■ Assignment
Report the count of lines below in which the string "size" occurs; include nothing else.
Segment Start: Task data
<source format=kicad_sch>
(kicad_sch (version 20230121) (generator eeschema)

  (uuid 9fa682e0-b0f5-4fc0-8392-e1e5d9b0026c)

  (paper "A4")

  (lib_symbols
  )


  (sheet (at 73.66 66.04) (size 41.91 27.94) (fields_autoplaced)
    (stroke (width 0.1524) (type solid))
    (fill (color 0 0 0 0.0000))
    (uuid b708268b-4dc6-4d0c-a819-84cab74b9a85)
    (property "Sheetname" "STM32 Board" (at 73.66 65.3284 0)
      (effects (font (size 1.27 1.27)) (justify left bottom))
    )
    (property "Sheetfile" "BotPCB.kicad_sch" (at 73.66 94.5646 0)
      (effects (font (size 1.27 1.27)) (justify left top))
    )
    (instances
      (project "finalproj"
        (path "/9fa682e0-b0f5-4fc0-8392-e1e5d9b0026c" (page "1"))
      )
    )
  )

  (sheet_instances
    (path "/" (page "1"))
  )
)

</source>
Segment End: Task data
Segment Start: Task data
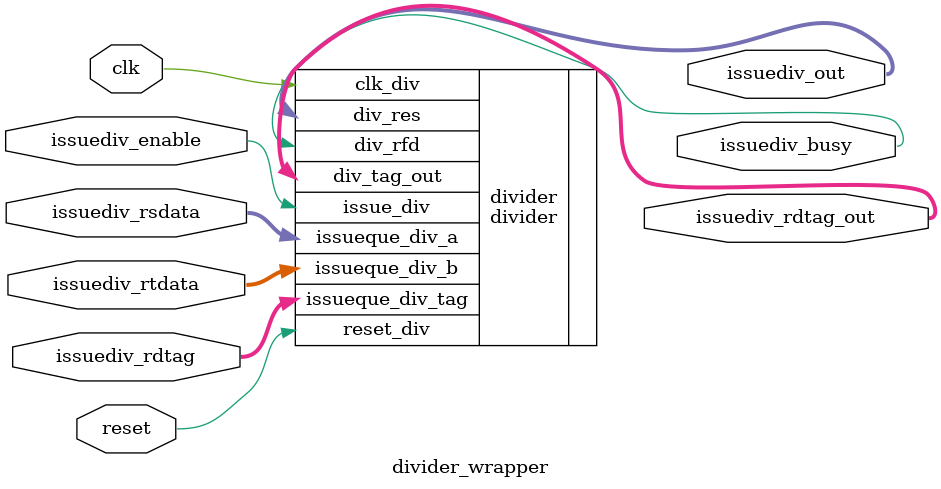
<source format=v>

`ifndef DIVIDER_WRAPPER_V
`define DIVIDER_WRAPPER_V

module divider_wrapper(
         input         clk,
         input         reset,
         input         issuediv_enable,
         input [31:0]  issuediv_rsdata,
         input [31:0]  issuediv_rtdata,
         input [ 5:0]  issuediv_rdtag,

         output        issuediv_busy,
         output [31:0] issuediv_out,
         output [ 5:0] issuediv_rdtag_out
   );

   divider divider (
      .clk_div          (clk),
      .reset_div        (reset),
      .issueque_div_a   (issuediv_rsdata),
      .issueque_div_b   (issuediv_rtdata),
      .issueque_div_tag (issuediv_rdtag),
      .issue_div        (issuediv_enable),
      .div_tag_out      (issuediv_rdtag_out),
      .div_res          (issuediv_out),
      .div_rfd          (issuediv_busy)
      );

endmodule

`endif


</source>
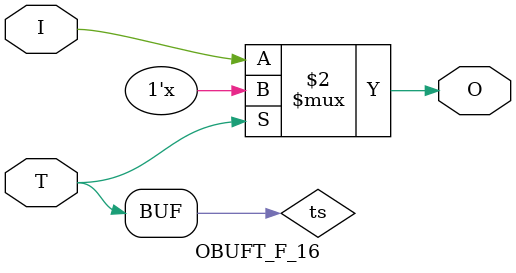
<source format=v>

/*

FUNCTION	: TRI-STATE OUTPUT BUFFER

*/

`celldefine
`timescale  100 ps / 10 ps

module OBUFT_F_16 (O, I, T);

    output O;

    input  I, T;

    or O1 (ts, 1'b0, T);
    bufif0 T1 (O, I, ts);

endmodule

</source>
Segment End: Task data
■ Reply to the task
3